New Mexico expects almost $1.2 billion in extra tax revenue because of oil and gas next year, after struggling to make ends meet in the current budget, and is planning to set up a rainy day fund to help ease future downturns, said Jeffrey Mitchell, director of the University of New Mexico’s Bureau of Business and Economic Research. While oil and gas drilling has been concentrated near the Texas border, jobs in the state’s largest city, Albuquerque, also have seen an upturn, he said.
“The situation was bleak,” Gov. Susana Martinez, a Republican, recalled in her state of the state speech this year. “We find ourselves in a much different position today.”
Texas’ state budget is also expecting a surplus: an increase in oil and gas taxes of about $2 billion to be split between a rainy day fund and a highway fund, said Chris Bryan, spokesman for the state Comptroller of Public Accounts.
The Texas economy has become more diversified with tech and health care, and is more likely to survive cyclical slowdowns, Bryan said.
California projects a $9 billion surplus. Demand for technology helped spur California job growth in the second quarter, along with health care and tourism, Reaser said.
“California is weathering tensions on global growth and trade,” she said.

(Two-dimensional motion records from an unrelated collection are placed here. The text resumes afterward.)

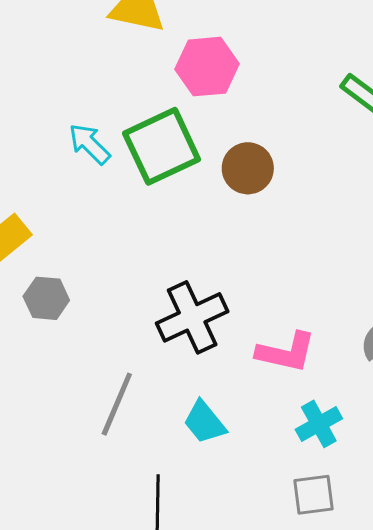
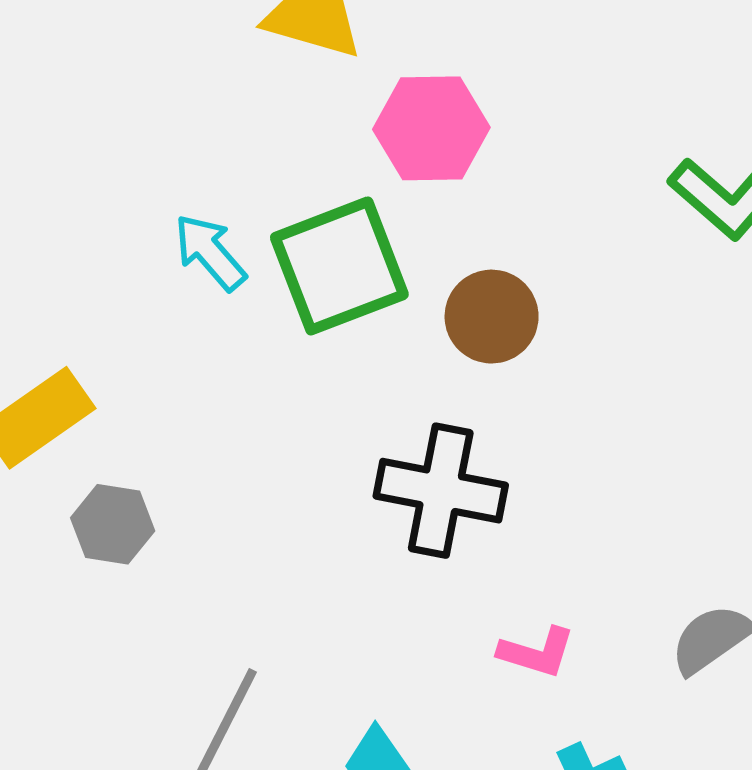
black cross: (192, 317) -> (441, 491), moved, turned 32
pink L-shape: (286, 352) -> (537, 652), size x0.7

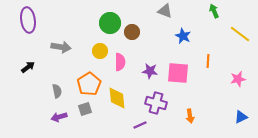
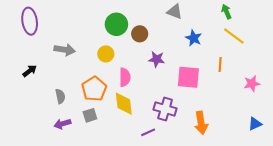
yellow line: (240, 34) -> (234, 36), moved
pink semicircle: (120, 62) -> (125, 77), moved
purple star: (150, 71) -> (157, 59), moved
orange arrow: (190, 116) -> (201, 123), size x1.5

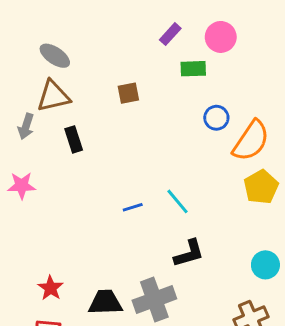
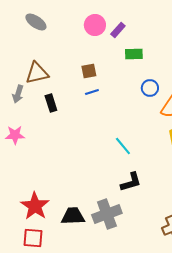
pink circle: (221, 37) -> (95, 25), moved
gray ellipse: (55, 56) -> (36, 22), moved
blue line: (133, 207) -> (92, 92), moved
red star: (50, 288) -> (35, 206), size x1.6

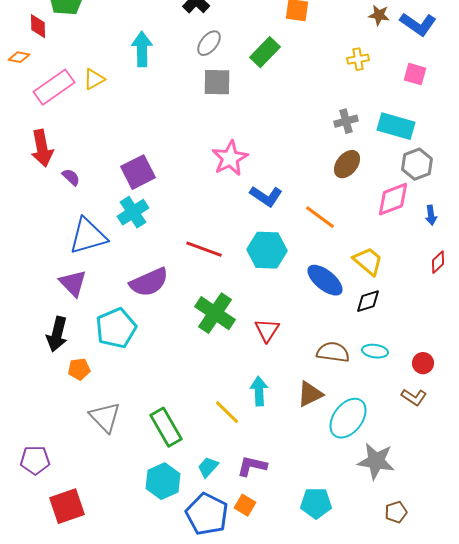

Texas and New Mexico had the largest recent increases in oil production because of rich supplies in the Permian Basin, an underground formation spanning the two states. But state and local policy also has played a role, said Kathleen Sgamma, president of the Western Energy Alliance, a Denver-based oil and gas trade group.
“The states that have seen significant gains have reasonable policies that enable development to move forward,” Sgamma said. “Contrast that with California, which has put up multiple obstacles and as a result has slipped in the rankings.”

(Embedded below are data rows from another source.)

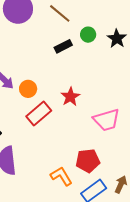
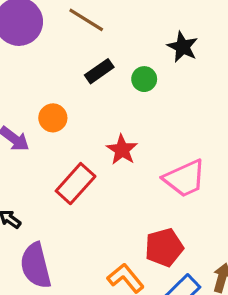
green circle: (88, 35) -> (144, 79), moved
orange circle: (28, 89) -> (53, 118), moved

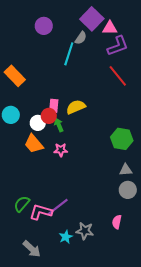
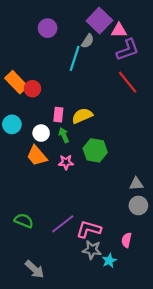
red circle: (49, 116) -> (32, 89), moved
green hexagon: (122, 139) -> (95, 150), moved
green semicircle: (22, 204) -> (24, 221), turned 72
pink L-shape: (41, 212) -> (89, 229), moved
cyan star: (66, 237) -> (109, 261), moved

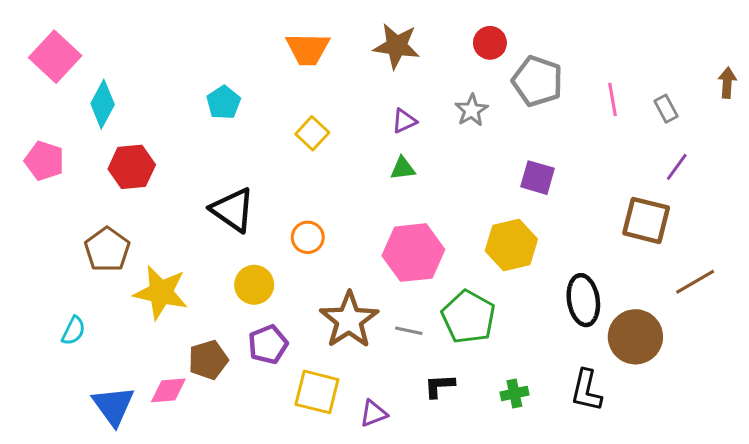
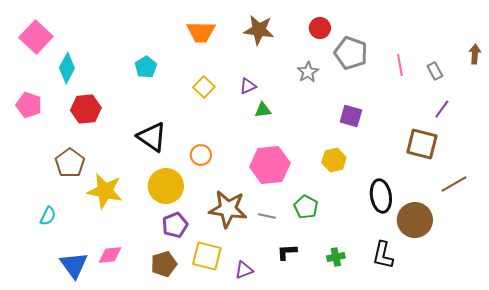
purple triangle: (404, 121) -> (248, 86), moved
yellow hexagon: (511, 245) -> (334, 160), size x0.7
yellow circle: (254, 285) -> (166, 186), size x1.4
green pentagon: (469, 317) -> (306, 207), size x0.7
brown star: (349, 320) -> (228, 209), turned -30
brown pentagon: (208, 360) -> (164, 264), moved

California ranked third last year in oil production, but was surpassed this year by New Mexico and Oklahoma and now ranks fifth at about 462,000 barrels a day as of June, according to federal figures.
Lawmakers in California voted in May to ban new offshore drilling in state-controlled waters. Environmental groups have called on California’s Democratic Gov. Jerry Brown to freeze and then phase out oil and gas production in the state, though Brown has resisted the idea.
While the economic news was mostly good at midyear, in some ways the second quarter is an aberration, said Paul Flora, an analyst for the Federal Reserve Bank of Philadelphia who studies state economies, adding that growth in GDP is likely to slow.
Wyoming and Alaska had some of the biggest economic turnarounds this year, with oil and gas profits driving big increases in economic output after losses between 2016 and 2017.
Oil drilling and production is behind Wyoming’s rebound, said Wenlin Liu, the state’s chief economist. It’s bringing more production but less employment gain than earlier oil booms, Liu said.
“After the downturn in 2015 and 2016, the oil and gas industry got a lot more efficient in their operation with more automation,” Liu said. “The growth in oil and gas employment is a lot slower.”
Nationally, jobs in the mining sector, which includes oil and gas, grew by 17,000 since April, dwarfed by business services, which added 186,000 jobs, and construction, which added 79,000 jobs.
States with the largest annual job growth as of July were Utah, Nevada, Idaho, Texas and Washington, all of which saw annual job growth of more than 3 percent.